Urban Sprawl Leads to Poor Health Outcomes
June 21, 2012 -- One day, while stuck in Atlanta traffic, Dr. Richard Jackson had an epiphany. He was working for the Centers for Disease Control and Prevention, en route to a meeting focused on threats to public health. He saw an elderly woman walking along the Buford Highway – a seven-lane expressway with one of the highest pedestrian death rates in the nation.
If she collapsed and died on the street, the cause of death would be listed as heat stroke, not the lack of trees in the neighborhood. If she were hit by a truck, Jackson thought, the cause of death would be listed as motor vehicle collision, not the absence of sidewalks in her neighborhood.
“A good solution solves multiple problems,” Jackson told an audience of about 80 people who gathered at the Metro Council Chambers earlier this week to watch part of his four-hour documentary, Designing Healthy Cities, and participate in a panel discussion with five local leaders on sustainable urban planning.
The documentary discussed the obesity epidemic – and, in particular, rising levels of type two diabetes, which, Jackson noted, is rarely called “adult onset diabetes” anymore, because it’s becoming so
prevalent in American children. It discussed the role suburban sprawl, which has contributed to a sedentary, car-centric lifestyle over the past few decades, has played in the epidemic.
If everyone who has type two diabetes received appropriate treatment, the disease's impact on public health would actually increase – because people would live longer, Jackson said. “We can't treat our
way out of this problem.”
Americans' dependence on cars also poses an often-overlooked public safety risk, Jackson said. “If you live in suburbia, you’re much more likely to die in a pool of blood than someone who lives in an urban
environment” because of the high rate of traffic fatalities, though the image of the violent inner city persists.
“We don't really think of ourselves as a suburban community,” said panelist Alwin Turiel, the planning manager for the city of Hillsboro. Traditionally, suburbs are defined as communities from which people commute to work, but Hillsboro boasts one of the state's largest employers – Intel – and many of its employees live in the community.
“What we're focused on is incremental changes that make a different lifestyle the norm,” she said. For instance, if one neighborhood gets a farmers market or a community garden, people will see it and think, “Why doesn't my neighborhood have that?”

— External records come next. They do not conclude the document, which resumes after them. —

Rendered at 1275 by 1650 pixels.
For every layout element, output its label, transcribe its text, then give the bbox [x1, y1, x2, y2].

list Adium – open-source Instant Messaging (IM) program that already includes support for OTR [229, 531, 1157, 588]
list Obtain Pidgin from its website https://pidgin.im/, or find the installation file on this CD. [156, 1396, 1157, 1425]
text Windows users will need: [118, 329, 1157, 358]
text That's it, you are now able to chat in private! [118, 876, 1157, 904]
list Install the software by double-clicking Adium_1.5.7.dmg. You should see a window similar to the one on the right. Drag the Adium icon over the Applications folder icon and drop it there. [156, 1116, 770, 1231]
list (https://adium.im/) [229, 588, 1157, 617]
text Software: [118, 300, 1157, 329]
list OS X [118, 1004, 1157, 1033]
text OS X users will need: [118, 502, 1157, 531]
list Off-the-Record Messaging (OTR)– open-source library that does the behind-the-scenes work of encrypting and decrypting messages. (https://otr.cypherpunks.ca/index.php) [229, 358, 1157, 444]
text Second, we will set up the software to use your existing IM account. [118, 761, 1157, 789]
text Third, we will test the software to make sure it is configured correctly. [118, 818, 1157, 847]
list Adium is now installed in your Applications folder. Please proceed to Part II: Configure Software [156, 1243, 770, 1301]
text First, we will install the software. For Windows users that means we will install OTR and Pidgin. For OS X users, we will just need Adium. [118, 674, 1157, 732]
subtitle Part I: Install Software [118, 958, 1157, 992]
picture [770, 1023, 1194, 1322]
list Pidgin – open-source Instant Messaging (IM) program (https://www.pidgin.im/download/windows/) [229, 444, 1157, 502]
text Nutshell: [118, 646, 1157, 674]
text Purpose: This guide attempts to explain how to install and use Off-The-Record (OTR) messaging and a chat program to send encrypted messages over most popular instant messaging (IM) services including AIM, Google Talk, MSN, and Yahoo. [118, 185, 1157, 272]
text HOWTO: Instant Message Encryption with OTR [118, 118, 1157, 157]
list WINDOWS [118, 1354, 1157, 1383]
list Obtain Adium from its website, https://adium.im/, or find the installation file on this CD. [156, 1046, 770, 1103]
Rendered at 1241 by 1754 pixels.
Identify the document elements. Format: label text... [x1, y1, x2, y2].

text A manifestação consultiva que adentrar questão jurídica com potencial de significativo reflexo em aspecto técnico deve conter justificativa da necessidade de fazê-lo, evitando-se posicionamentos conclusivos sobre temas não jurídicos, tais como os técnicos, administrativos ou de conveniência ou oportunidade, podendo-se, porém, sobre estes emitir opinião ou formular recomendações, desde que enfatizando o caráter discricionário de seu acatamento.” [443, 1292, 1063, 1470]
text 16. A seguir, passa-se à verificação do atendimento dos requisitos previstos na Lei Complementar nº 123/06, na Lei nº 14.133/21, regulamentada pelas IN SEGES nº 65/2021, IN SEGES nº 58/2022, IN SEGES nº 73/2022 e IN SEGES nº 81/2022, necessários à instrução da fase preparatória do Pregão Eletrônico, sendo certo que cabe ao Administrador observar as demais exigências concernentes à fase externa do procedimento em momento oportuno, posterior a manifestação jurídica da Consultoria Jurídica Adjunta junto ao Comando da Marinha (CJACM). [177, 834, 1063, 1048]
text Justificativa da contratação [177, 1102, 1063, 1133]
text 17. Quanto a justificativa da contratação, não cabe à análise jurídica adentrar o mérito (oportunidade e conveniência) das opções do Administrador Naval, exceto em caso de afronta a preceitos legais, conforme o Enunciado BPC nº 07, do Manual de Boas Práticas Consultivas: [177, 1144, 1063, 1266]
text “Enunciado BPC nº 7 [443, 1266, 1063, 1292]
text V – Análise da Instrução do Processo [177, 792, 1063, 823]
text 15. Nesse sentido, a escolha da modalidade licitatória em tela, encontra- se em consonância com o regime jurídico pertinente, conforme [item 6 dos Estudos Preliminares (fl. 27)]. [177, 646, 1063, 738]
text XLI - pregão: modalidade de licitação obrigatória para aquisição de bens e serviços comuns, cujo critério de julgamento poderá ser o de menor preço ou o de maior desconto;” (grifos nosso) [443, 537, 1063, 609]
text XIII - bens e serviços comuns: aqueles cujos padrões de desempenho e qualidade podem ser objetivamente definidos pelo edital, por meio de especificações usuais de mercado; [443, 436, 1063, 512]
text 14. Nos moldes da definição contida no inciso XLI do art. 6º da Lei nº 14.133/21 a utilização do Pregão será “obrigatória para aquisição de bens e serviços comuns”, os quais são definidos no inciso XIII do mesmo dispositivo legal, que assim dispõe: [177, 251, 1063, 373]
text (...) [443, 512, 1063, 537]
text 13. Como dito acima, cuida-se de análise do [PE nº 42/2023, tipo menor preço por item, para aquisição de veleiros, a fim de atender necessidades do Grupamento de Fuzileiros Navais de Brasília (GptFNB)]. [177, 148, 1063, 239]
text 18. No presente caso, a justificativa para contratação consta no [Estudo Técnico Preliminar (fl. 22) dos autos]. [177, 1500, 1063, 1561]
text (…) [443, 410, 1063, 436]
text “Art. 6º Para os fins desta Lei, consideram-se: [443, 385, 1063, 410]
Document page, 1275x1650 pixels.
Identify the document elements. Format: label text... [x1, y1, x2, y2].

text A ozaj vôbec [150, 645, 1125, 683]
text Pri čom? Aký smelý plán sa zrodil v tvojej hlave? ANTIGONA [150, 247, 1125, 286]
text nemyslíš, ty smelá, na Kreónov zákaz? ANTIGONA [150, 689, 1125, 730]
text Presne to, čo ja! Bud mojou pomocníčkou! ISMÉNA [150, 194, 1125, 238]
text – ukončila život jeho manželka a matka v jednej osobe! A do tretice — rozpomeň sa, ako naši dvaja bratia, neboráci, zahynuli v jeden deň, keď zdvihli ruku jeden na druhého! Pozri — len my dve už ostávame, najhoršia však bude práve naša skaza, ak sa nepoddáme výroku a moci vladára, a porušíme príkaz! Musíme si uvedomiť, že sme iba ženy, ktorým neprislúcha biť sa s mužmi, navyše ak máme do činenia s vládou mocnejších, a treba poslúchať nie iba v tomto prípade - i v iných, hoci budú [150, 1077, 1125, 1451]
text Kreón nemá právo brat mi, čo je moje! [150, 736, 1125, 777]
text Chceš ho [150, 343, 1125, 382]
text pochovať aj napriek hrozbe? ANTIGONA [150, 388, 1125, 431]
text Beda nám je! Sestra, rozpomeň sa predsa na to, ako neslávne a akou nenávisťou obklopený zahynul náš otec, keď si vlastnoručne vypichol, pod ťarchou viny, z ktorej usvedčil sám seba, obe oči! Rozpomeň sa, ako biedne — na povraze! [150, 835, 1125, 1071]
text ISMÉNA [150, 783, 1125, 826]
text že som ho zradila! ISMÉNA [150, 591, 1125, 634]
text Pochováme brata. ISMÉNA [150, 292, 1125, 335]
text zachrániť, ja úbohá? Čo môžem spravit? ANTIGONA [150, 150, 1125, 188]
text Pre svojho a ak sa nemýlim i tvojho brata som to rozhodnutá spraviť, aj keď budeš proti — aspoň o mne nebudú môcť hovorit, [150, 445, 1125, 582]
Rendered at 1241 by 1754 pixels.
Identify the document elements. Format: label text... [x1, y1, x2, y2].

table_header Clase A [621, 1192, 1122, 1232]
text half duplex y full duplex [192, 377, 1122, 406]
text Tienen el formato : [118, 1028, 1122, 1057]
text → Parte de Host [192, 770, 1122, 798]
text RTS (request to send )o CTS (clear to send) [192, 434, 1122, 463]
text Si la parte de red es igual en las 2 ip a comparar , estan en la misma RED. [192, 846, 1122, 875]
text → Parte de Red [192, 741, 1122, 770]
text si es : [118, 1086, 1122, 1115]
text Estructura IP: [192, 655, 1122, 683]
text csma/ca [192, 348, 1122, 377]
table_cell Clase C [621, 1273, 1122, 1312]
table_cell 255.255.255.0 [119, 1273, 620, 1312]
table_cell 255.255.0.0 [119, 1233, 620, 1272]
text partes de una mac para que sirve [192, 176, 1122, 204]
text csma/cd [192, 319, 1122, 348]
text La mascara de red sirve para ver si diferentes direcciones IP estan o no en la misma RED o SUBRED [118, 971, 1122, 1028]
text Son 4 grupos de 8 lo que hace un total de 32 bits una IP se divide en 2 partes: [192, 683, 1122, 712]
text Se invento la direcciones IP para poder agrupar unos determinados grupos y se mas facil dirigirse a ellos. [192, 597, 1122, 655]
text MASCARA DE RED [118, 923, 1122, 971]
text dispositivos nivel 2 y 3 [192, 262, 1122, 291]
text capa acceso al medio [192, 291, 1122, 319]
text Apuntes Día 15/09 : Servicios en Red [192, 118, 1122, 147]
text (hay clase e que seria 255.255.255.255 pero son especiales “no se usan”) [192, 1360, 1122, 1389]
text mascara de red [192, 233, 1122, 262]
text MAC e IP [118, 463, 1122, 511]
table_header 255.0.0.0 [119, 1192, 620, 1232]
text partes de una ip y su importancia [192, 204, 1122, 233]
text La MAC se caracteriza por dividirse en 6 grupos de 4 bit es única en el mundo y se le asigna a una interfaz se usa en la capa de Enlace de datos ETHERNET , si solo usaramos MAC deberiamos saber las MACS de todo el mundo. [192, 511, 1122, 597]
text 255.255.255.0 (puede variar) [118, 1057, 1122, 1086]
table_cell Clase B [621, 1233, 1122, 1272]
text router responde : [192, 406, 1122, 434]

Still, the city and Washington County face significant challenges – like the high number of fatalities caused by the fact that people cross the busy Tualatin Valley Highway to use the number-57 bus, which
is the eighth most-used bus line in the region.
Robin McArthur, director of the planning and development department of Metro, noted that Hillsboro didn't have much of a downtown 20 years ago – but there is one now.
Several speakers – and one audience member – stressed the importance of making health impact assessments when proposing a change to the built environment. Health impact assessments are still not
a common part of urban planning practice, but are becoming more so.
“We got in our cars to get out of squalid cities,” Jackson said – not to get away from communities where people could walk and bike safely.
Since leaving the CDC, Jackson is now the chair of environmental health sciences at UCLA and intends to speak to the City Club of Portland this Friday on how well designed communities and better
transportation can enable physical activity and improve our physical and mental health.